In selecting these factors, reference is made to the expected cash flow model as discussed in Chan et al. (1985) and Chen et al. (1986). The residual market factor is constructed by regressing returns on the S&P Composite Index on the four remaining factors. This yields initial insight into the structure of the return generating process underlying returns as an aggregate. Returns on the S&P Composite Index are negatively and significantly related to changes in the default spread and final retail sales and positively and significantly related to changes in the term structure and unexpected deflation. Together, these four factors explain almost a quarter of the time series variation in S&P Composite Index returns.
The second set of results reported by McElroy and Burmeister (1988) shows the factor sensitivities of returns on individual stocks to the five factors. These results, in essence, provide insight into the return generating process underlying the returns on individual stocks in the sample. Together, these five factors explain between 30 percent and 50 percent of the variation in returns.

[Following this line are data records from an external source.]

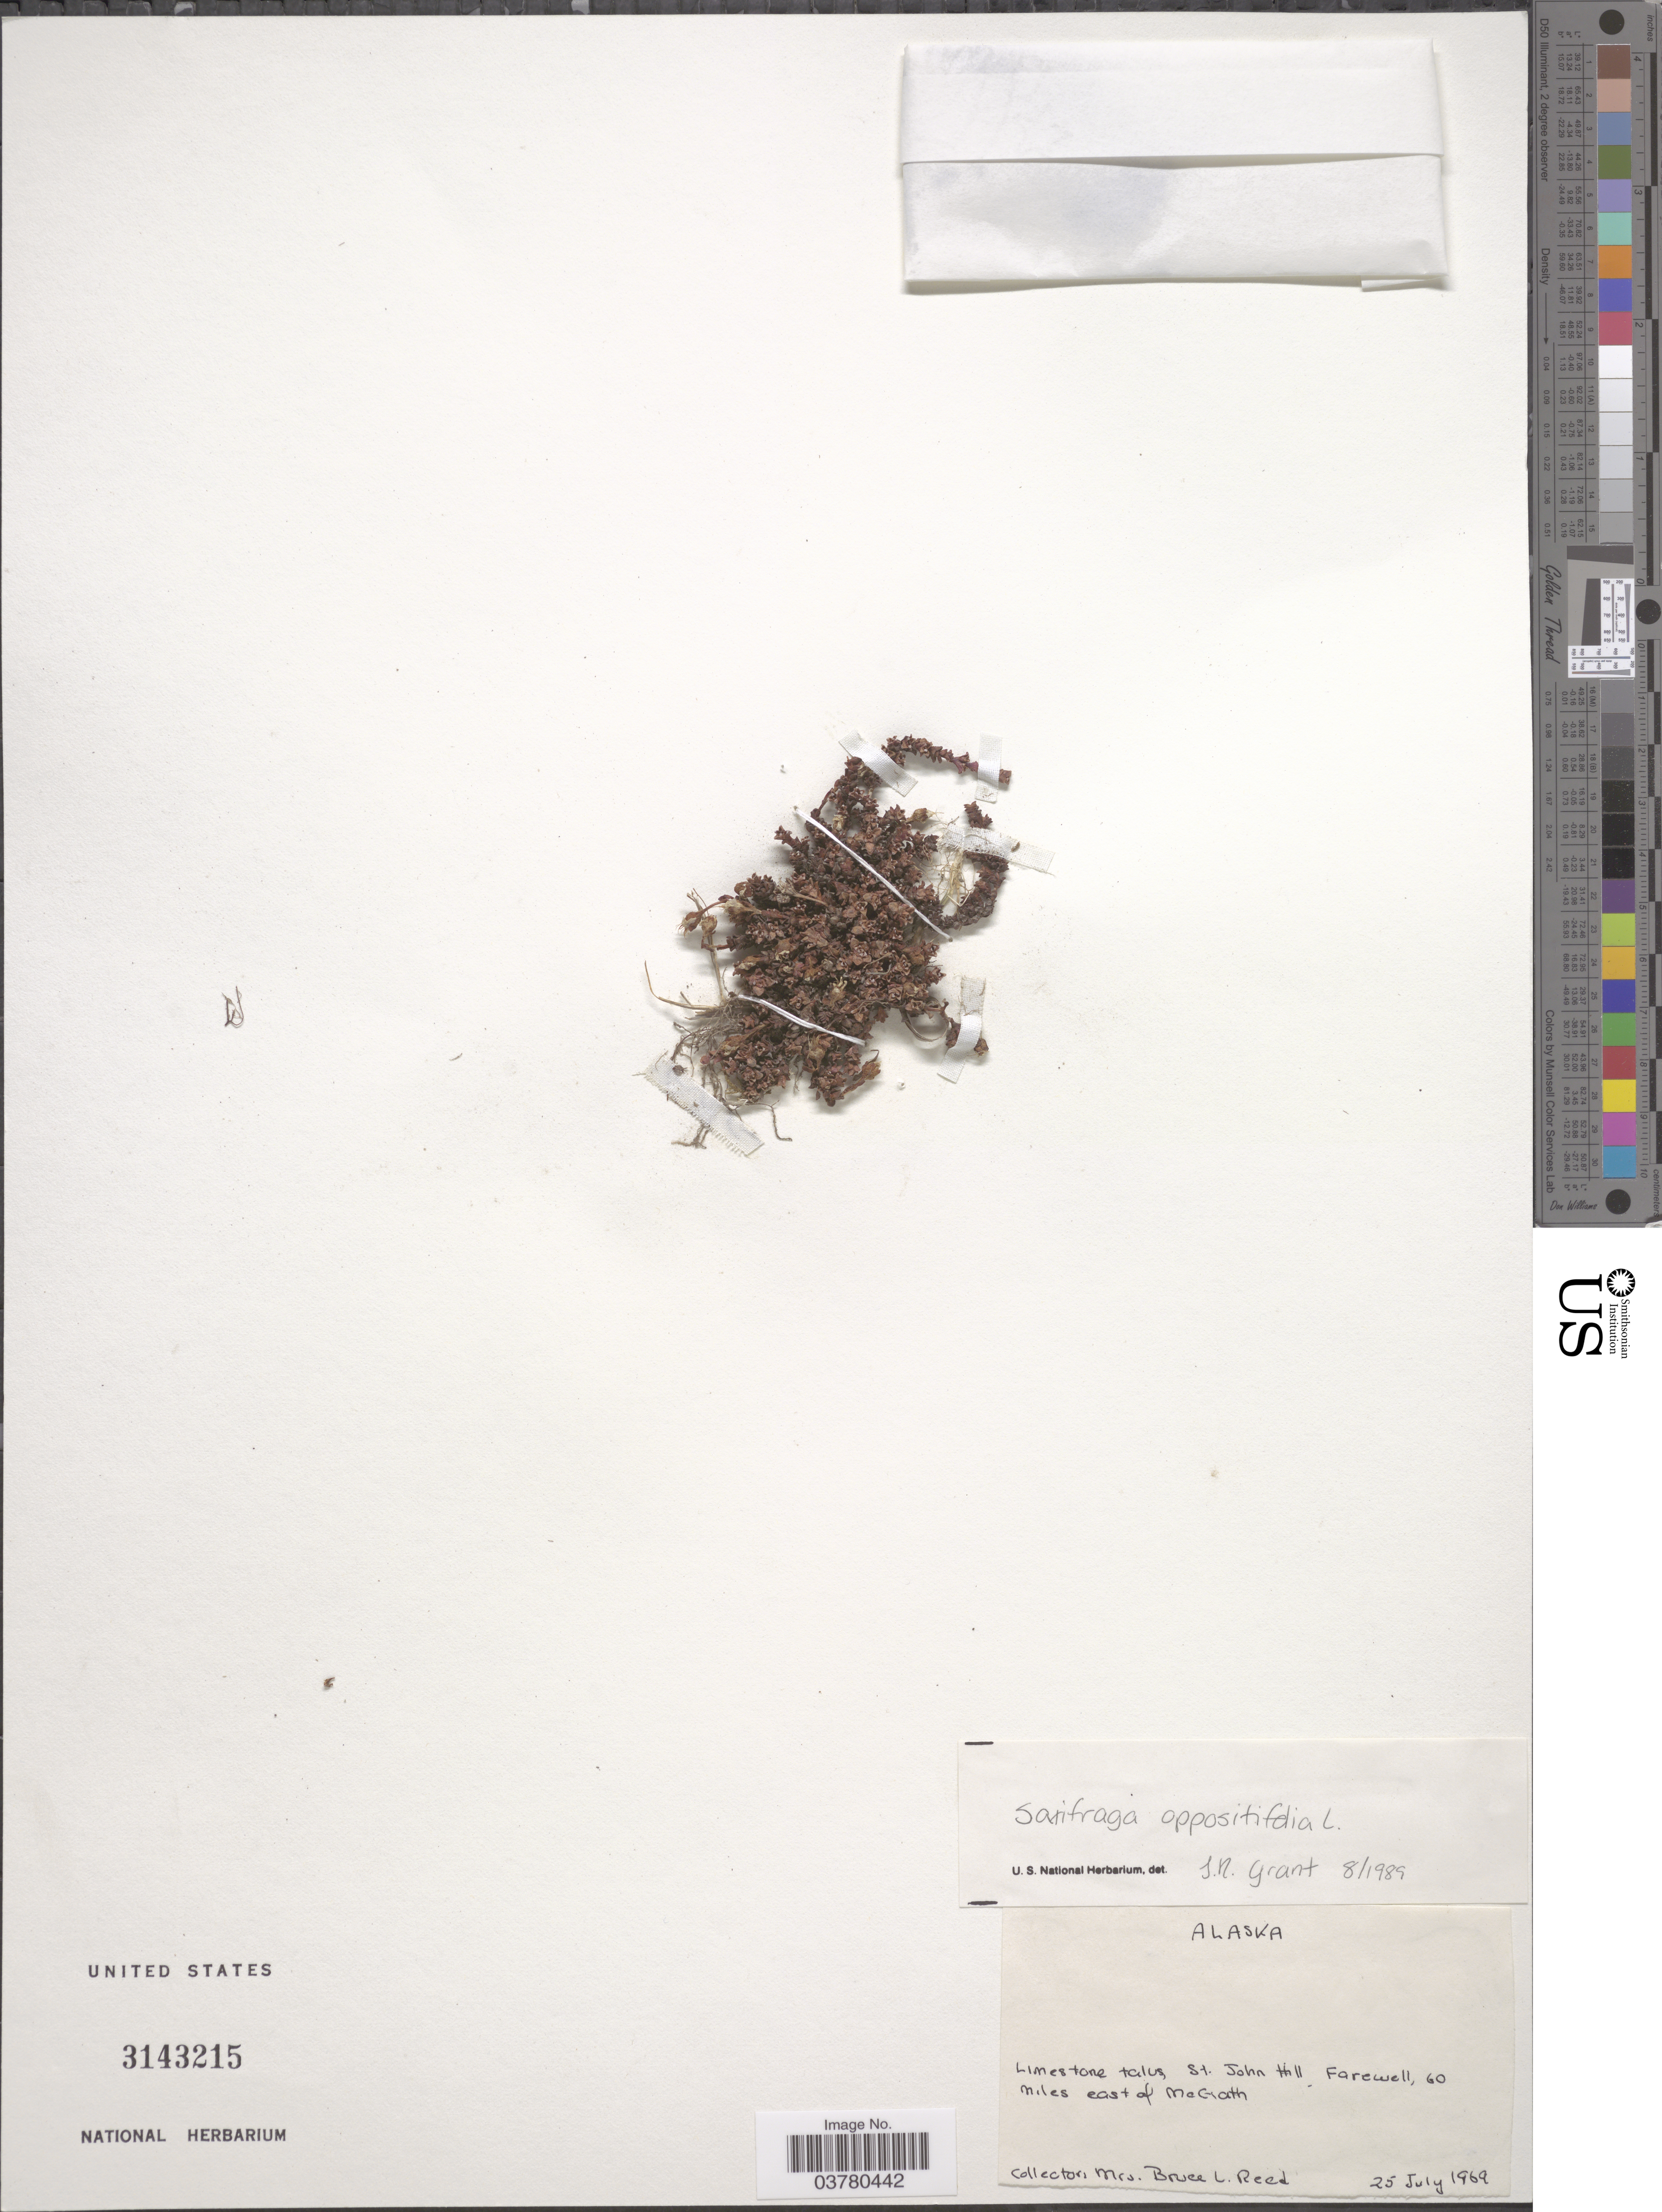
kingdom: Plantae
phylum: Tracheophyta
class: Magnoliopsida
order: Saxifragales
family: Saxifragaceae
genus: Saxifraga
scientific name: Saxifraga oppositifolia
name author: L.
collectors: B. Reed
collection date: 1969-07-25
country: United States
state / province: Alaska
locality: St. John Hill, Farewell, 60 miles east of McGrath.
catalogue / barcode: US 3143215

The relationship between returns on individual stock and the default spread is found to be mostly significant and predominantly negative whereas the relationship between returns and changes in the term structure is mostly significant and predominantly
positive.41 The relationship between unexpected deflation and retail sales differs in direction and statistical significance across stocks. McElroy and Burmeister (1988) report that over 60 percent of the estimated factor sensitivities are statistically significant suggesting that macroeconomic factors that are widely used in asset pricing and are assumed to measure systematic risk, also feature in and explain the return generating process. In turn, all risk premia in the corresponding APT model are priced suggesting that the very factors that characterize the return generating process are also those that explain the cross-section of expected returns. In conclusion, the authors state that the proposed set of factors is not unique and suggest that further research should be undertaken into whether there are other factors that explain returns. Similarly to Beenstock and Chan (1988), McElroy and Burmeister’s (1988) results point towards a relationship between the APT model and the underlying return generating process. The role of the APT framework as a valid conceptual framework is demonstrated; it is successfully adapted for the purposes of identifying and modelling the return generating process as well as for asset pricing.